Dr Gearóid Barry, a native of Barryroe and a lecturer in the Department of History, University of Galway, offers his reflections on the late pontiff.
The woman interviewed on RTÉ television on her way into Galway Cathedral put it pretty well as she reacted to news that Pope Francis had died in the early morning hours in Rome.
We had watched him on the TV yesterday, appearing in St Peter’s Square for Easter Sunday, she said.
She paused and then landed on a pithy summary of the 88-year-old’s manner of leaving: ‘an Easter blessing, and then a resurrection.’
Many of us were indeed shocked at the Easter Monday news but neither could we be surprised.
Sitting here in Galway this Easter week, as an historian interested in religious affairs who also happens to be Catholic, I wonder what we can sift from the coverage of the passing of Jorge Mario Bergoglio, the Jesuit bishop who, as he ruefully put it, was made to swap diocese – from teeming, tangoing Buenos Aires for eternal Rome – at the tender age of 76 some twelve years ago.

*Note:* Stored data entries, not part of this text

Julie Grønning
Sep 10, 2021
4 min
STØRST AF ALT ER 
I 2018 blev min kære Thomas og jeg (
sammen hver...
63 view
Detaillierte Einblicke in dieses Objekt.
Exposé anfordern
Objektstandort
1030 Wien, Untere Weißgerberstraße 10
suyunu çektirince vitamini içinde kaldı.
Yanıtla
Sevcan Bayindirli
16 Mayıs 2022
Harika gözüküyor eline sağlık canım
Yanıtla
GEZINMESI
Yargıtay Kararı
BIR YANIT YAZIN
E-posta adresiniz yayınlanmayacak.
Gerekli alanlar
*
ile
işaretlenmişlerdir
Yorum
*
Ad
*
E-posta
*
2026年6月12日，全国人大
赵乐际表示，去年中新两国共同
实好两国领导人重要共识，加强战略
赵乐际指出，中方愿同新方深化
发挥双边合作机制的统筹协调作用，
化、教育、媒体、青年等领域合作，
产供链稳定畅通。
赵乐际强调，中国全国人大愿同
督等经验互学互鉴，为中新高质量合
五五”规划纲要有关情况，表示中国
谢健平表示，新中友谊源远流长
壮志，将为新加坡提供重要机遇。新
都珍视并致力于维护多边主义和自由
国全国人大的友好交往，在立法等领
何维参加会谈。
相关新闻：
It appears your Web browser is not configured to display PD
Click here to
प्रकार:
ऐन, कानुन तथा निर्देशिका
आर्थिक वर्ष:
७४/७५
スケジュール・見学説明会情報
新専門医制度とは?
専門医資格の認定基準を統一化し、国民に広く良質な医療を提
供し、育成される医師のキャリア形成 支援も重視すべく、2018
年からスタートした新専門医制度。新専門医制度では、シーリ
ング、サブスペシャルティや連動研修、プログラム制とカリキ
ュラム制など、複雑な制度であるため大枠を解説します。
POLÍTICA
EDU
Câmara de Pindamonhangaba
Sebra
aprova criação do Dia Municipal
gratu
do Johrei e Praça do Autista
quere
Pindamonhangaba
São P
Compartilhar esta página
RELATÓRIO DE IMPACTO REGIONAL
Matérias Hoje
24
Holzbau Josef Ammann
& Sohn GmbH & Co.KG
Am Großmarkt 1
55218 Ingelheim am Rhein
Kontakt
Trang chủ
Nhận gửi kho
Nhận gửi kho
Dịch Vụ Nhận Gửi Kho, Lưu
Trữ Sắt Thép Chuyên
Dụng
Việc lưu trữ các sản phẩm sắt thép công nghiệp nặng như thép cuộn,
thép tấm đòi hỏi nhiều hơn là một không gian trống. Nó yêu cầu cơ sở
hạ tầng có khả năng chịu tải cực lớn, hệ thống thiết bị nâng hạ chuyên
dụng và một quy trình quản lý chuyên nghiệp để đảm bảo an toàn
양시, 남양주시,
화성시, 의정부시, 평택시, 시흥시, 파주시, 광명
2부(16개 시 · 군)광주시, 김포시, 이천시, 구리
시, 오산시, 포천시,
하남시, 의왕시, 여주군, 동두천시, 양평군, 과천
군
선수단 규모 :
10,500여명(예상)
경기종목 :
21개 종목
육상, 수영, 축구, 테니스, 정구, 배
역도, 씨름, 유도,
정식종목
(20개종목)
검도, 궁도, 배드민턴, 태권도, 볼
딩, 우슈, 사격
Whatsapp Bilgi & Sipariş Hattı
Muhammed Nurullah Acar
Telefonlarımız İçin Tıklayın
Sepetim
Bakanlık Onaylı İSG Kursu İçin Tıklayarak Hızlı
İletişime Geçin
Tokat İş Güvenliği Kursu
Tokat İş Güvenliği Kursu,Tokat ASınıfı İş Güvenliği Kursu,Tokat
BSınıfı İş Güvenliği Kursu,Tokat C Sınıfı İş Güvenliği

For Pope Francis, doctrine did matter but it should serve the people of God as an anchor rather than as a straightjacket.
Gay Catholics - who have always been part of the church - breathe more easily in the church thanks to him.
There were, and are, legitimate disappointments for progressives; the hesitation over women deacons is an obvious one.
There were also, and remain, conservative critics of Francis with legitimate points.
When he deemed it necessary, this ex-bouncer and lab chemist was also a steely character, ‘a storm pilot’ as he had been known in Argentina, sometimes quite a tough one.
It was surely during the Covid-19 storm that he was at his most compelling, though. On March 27th 2020 a solitary pope led prayers from a deserted, dark and rainy St Peter’s Square as an invisible virus shrouded the city and the world in fear, the moments of silence broken only by the sirens of emergency services.
By the time Francis presided over the funeral of his ‘wise grandfather’ and predecessor Pope Benedict XVI in January 2023, time was beginning to catch up with Francis himself.
Presented with much wit and affection as an archetypal odd couple (played brilliantly by Anthony Hopkins and Jonathan Pryce) in the hit movie The Two Popes in 2019, the two men had much more in common than stereotypes allowed.
After all, it was Joseph Ratzinger who told La Reppublica newspaper in 2004 (months before his own election as pope) that beyond any rules ‘the true essence of Christianity is a love story between God and human beings. If one could understand this in the language of today, everything else would follow.’ What Benedict sincerely meant, Francis could communicate instinctively.
I count myself lucky to have seen the man a small number of times, once in Dublin in 2018 and more recently in the Vatican on New Year’s Eve 2023.
At the end of the papal Vespers, a wheelchair-bound pope was wheeled past my coral inside the basilica prompting an unholy scrum as sharp-elbowed pilgrims clambered onto plastic chairs, smartphone in hand, to get proof for social media they had seen the pope!
Thirty minutes later, outside in the Square, I saw a less comical and more touching encounter with the faithful.
Having put on a sensible white coat for the night air, Francis visited the open-air Nativity scene which was complete with extra characters – St Francis of Assisi and his companions – to acknowledge the 800 years since Francis first installed a ‘live crib’ in the poor mountain village of Greccio in 1223 for the people to see God’s closeness in a baby.
From their watery graves in the Mediterranean to the hospitals, refugee camps, prisons and dung-heaps, Pope Francis brought the lost and the forgotten, the disfigured and the troubled, the innocent victims of the modern King Herods, the haughty Caesers and their robber-baron friends, he brought them all to the altar of the world where he raised them up for us all to see.
Just as the priest does when he holds up the Body and Blood of Jesus in the humble elements of bread and wine.
May he rest in peace and rise in glory.